As Brooks touched on there, it was once gospel in the conservative movement that the closer to its citizens a government is, the more just its rulings, with local governments producing better outcomes. This trust in smaller communities over federal oversight is how Sens. Joe Manchin of West Virginia and Jon Tester of Montana, the most conservative Democrats in the Senate, justified signing on to the GOP’s resolution:

Tester said he had repeatedly heard from small businesses "about the negative effect the private business vaccine mandate will have on their bottom lines and our state’s economy," while Manchin argued that the government "should incentivize, not penalize, private employers whose responsibility it is to protect their employees from Covid-19."

But, as Brooks argues, the “purpose of the right became maximum individual freedom, and especially economic freedom, without much of a view of what that freedom was for, nor much concern for what held societies together.” That shift has played out in the coalitions that the intellectual conservative movement has latched onto over the years, drowning out the center-right and leading up to a Republican Party that has now centered former President Donald Trump as its nucleus.

What Brooks doesn’t fully grapple with, though, is that that shift occurred not by accident but purposefully over time. The Republican Party drew in the remnants of the Dixiecrats in the Southern shift of the 1960s as reactionaries fumed over advancements in civil rights. It made a pact with the Religious Right and evangelical movements to support the biggest exception to its small government credo: banning all abortions. And it has backed Trump through his authoritarian excesses and his debt-increasing spending alike. The intellectual underpinnings of the party, on shaky ground for years, has all but collapsed.

Eschewing mandates and otherwise undermining the pandemic response is one way to help prolong this current state of Covid purgatory and keep the attacks on Biden coming.

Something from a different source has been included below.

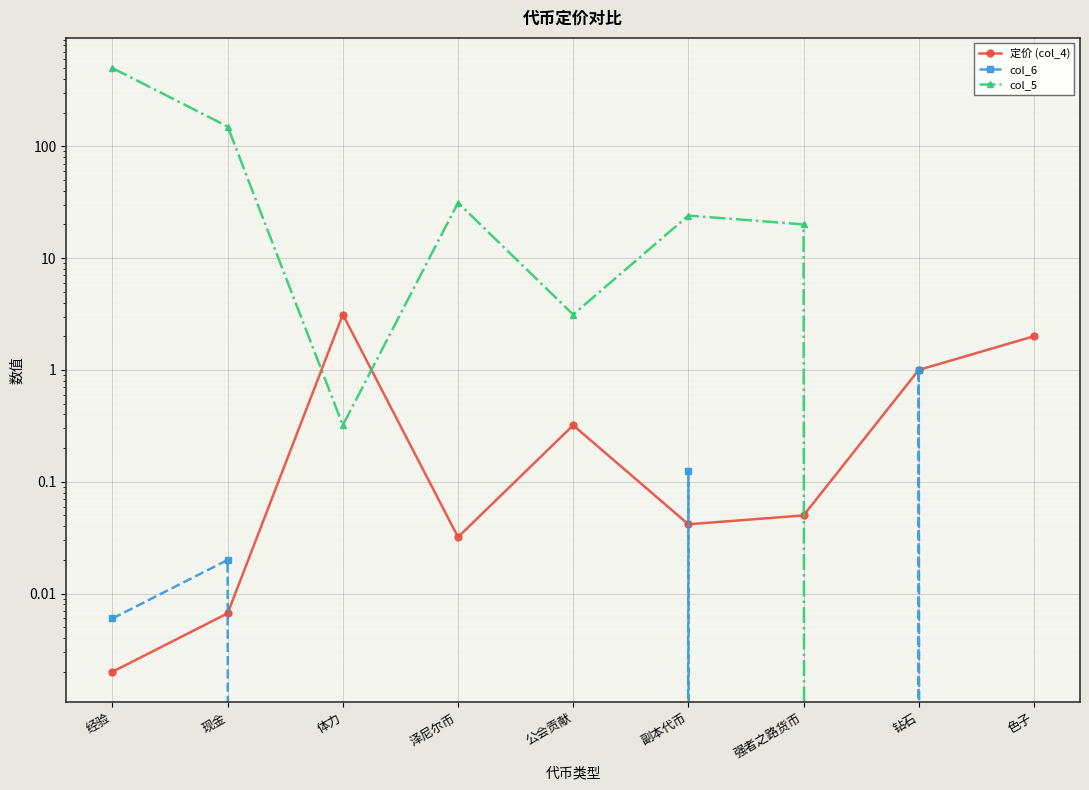

What is the spread (max minus min) of values at 副本代币?

24.0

All of this, though, admittedly does something that the GOP may not deserve at this point: It takes their arguments about ideology at face value. Because the hard, cynical truth is that the worse Biden performs on all matters of governance, the better the odds are that Republicans recapture control of Washington. Low vaccination rates and the resulting economic malaise that the continued pandemic inspires thus hurt Biden and boost the GOP politically. Eschewing mandates and otherwise undermining the pandemic response is one way to help prolong this current state of Covid purgatory and keep the attacks on Biden coming.

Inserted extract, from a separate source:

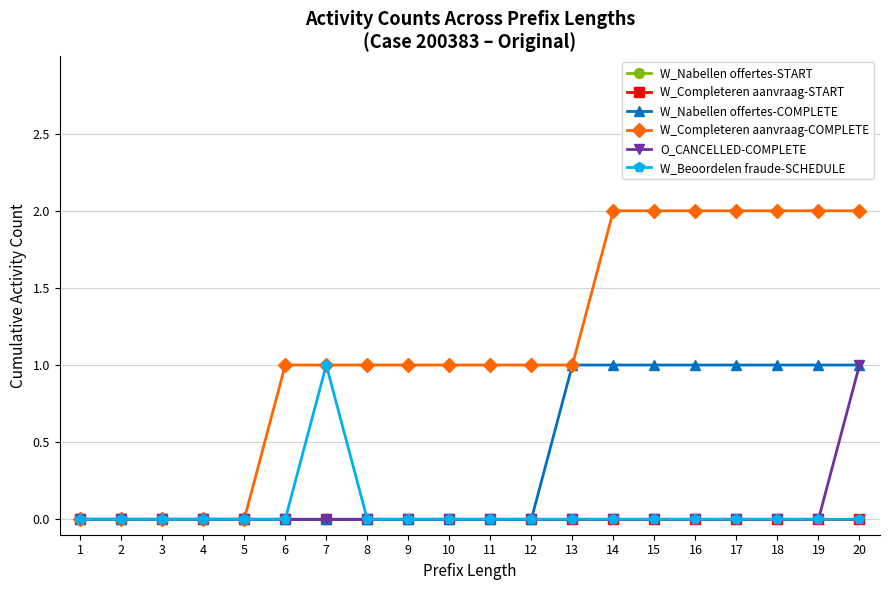

Is this an area chart (filled region under the line)?

No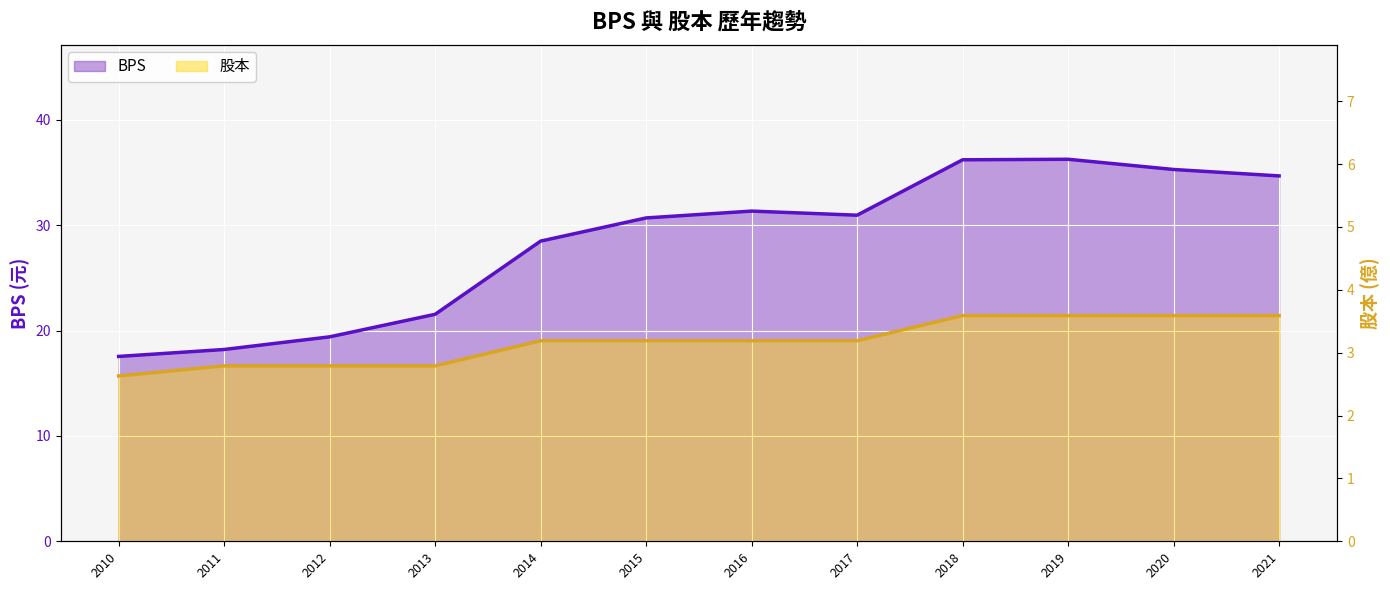

What is the spread (max minus min) of values at 2012?

16.6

The arguments that Marshall and other Republican senators present against mandates are interesting philosophically, but, again, they don’t change the fact that this is a bad time to forget the part where conservatism needs people “willing to sacrifice the private interest for public good.” States and local governments, the entities that many Republicans would theoretically prefer to issue these decisions, have tried the carrot approach over the stick, and vaccination rates still remain stagnant. And when those local governments have tried to mandate masks, to say nothing of vaccination, the GOP’s most “conservative” governors have raced to overturn them.

In a world where the overwhelming majority of Covid deaths these days are among the unvaccinated and the continued spread of variants like omicron can threaten to overwhelm hospital systems, the time for emphasizing choice has long since passed. It is to the detriment of society as a whole that disease be allowed to spread unchecked. You would think that this, too, would be a conservative belief.